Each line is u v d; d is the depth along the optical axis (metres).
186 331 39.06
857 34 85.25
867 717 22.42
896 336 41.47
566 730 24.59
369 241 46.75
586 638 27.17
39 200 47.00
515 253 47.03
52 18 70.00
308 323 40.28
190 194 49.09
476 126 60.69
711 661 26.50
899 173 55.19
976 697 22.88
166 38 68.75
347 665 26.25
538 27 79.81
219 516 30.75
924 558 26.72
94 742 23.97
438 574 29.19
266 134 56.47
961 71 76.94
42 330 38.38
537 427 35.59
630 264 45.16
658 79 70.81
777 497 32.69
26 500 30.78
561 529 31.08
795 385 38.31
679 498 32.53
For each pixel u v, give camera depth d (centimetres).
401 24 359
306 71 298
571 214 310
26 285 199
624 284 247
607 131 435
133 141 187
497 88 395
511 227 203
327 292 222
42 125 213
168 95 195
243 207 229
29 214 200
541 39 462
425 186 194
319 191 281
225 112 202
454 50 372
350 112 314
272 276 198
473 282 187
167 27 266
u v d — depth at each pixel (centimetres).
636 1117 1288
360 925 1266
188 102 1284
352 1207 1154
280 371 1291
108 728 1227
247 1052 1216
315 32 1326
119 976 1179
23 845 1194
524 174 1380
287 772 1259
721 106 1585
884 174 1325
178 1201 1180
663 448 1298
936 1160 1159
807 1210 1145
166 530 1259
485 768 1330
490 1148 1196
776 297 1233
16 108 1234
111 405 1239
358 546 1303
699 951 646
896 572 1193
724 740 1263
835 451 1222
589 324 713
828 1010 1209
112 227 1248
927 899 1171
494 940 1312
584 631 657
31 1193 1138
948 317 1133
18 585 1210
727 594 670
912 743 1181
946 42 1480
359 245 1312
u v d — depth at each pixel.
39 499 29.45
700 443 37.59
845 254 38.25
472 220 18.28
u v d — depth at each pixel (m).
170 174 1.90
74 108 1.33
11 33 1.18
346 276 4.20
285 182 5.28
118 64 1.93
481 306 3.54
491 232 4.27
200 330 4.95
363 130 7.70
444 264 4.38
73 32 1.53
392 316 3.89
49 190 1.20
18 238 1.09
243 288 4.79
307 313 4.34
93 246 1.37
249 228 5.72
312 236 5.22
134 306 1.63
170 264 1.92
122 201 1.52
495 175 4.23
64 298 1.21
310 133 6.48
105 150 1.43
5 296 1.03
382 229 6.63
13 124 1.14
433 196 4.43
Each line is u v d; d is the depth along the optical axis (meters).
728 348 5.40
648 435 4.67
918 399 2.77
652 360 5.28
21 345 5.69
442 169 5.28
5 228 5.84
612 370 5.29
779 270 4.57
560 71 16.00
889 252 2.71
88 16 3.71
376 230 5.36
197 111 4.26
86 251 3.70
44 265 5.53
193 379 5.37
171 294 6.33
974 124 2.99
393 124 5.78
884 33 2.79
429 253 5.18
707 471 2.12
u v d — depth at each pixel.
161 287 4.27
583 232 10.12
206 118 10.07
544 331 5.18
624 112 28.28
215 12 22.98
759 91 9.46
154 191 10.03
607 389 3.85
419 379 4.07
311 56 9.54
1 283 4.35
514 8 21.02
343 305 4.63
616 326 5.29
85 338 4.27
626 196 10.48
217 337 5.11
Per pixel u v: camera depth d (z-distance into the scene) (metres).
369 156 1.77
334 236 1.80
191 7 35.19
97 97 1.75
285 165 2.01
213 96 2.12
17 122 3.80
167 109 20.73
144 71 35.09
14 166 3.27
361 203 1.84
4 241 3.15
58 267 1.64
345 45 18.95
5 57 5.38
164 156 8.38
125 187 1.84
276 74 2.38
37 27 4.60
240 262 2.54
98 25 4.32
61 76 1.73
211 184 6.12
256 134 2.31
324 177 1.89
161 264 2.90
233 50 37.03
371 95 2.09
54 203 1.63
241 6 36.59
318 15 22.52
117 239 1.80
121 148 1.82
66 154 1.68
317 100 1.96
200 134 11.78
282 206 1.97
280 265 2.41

Exercise instructions: The expected answer is every line in the data above that carries the string "camera".

Task response:
For each pixel u v, give camera depth d (centimetres).
Per pixel u v: camera depth d (z-distance into the scene) (metres).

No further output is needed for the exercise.